• _Task objective_: Copy every line of the entries below verbatim, leaving out the pictures.

• _Study material_:
#####
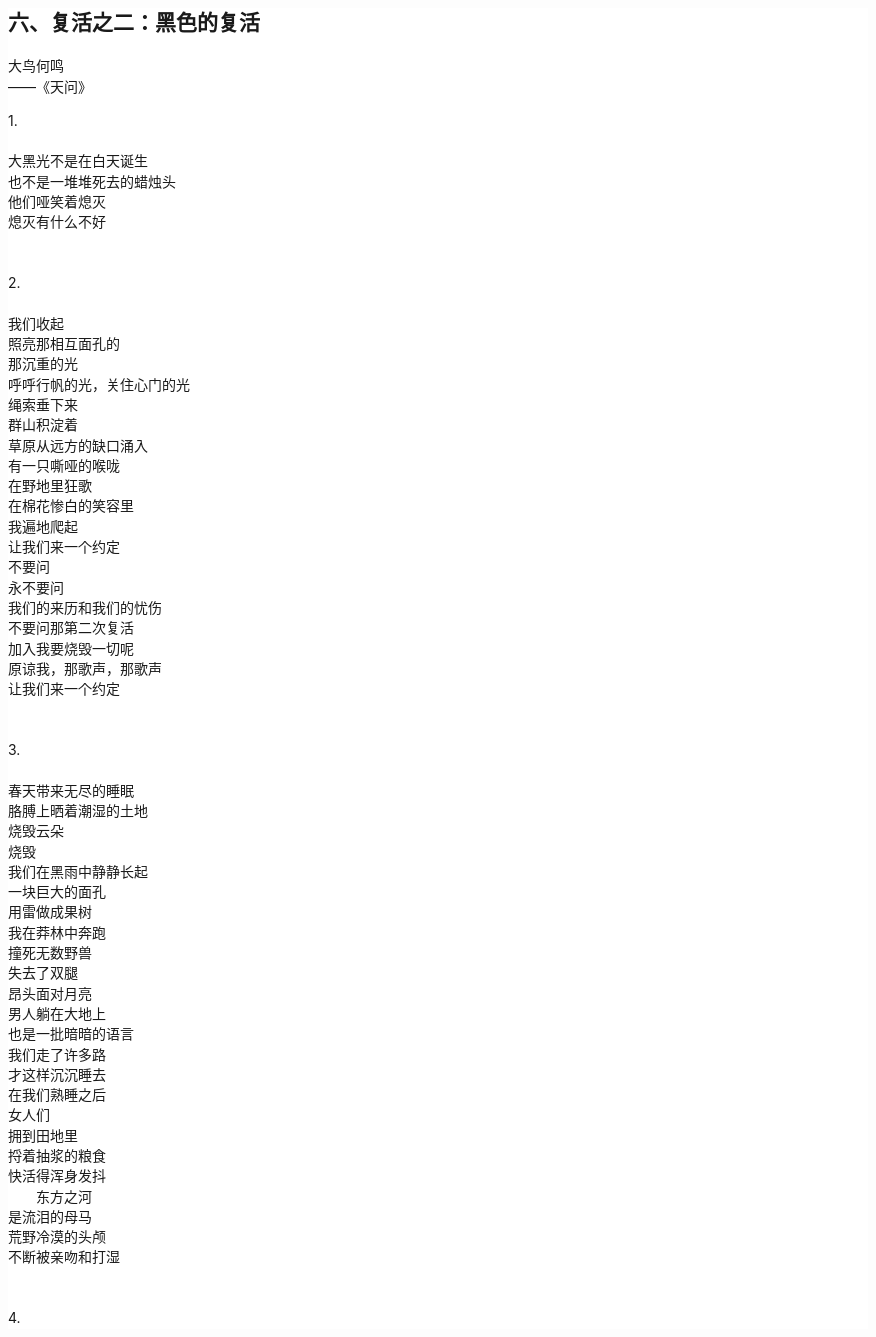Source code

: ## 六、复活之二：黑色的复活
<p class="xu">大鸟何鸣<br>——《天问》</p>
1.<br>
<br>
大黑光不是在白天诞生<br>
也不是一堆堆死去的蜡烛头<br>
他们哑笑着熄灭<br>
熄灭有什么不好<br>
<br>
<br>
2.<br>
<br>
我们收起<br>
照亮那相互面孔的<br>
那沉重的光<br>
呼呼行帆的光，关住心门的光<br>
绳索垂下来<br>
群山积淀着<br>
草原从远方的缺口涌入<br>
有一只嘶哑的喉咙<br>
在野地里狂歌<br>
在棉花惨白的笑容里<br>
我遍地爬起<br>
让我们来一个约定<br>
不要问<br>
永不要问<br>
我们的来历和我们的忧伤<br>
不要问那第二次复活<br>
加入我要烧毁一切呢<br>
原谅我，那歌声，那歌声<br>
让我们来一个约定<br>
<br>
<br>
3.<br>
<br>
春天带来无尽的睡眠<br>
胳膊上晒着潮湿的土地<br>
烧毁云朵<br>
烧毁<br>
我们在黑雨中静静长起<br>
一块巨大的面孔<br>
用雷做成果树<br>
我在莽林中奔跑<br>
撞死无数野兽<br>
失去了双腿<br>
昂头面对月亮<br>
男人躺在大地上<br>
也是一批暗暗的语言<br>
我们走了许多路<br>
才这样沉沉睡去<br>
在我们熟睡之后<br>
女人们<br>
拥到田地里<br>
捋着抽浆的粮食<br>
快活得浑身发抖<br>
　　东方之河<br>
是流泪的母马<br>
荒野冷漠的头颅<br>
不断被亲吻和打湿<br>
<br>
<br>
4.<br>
#####
• _Output of the task_:
Source code

: ## 六、复活之二：黑色的复活
<p class="xu">大鸟何鸣<br>——《天问》</p>
1.<br>
<br>
大黑光不是在白天诞生<br>
也不是一堆堆死去的蜡烛头<br>
他们哑笑着熄灭<br>
熄灭有什么不好<br>
<br>
<br>
2.<br>
<br>
我们收起<br>
照亮那相互面孔的<br>
那沉重的光<br>
呼呼行帆的光，关住心门的光<br>
绳索垂下来<br>
群山积淀着<br>
草原从远方的缺口涌入<br>
有一只嘶哑的喉咙<br>
在野地里狂歌<br>
在棉花惨白的笑容里<br>
我遍地爬起<br>
让我们来一个约定<br>
不要问<br>
永不要问<br>
我们的来历和我们的忧伤<br>
不要问那第二次复活<br>
加入我要烧毁一切呢<br>
原谅我，那歌声，那歌声<br>
让我们来一个约定<br>
<br>
<br>
3.<br>
<br>
春天带来无尽的睡眠<br>
胳膊上晒着潮湿的土地<br>
烧毁云朵<br>
烧毁<br>
我们在黑雨中静静长起<br>
一块巨大的面孔<br>
用雷做成果树<br>
我在莽林中奔跑<br>
撞死无数野兽<br>
失去了双腿<br>
昂头面对月亮<br>
男人躺在大地上<br>
也是一批暗暗的语言<br>
我们走了许多路<br>
才这样沉沉睡去<br>
在我们熟睡之后<br>
女人们<br>
拥到田地里<br>
捋着抽浆的粮食<br>
快活得浑身发抖<br>
　　东方之河<br>
是流泪的母马<br>
荒野冷漠的头颅<br>
不断被亲吻和打湿<br>
<br>
<br>
4.<br>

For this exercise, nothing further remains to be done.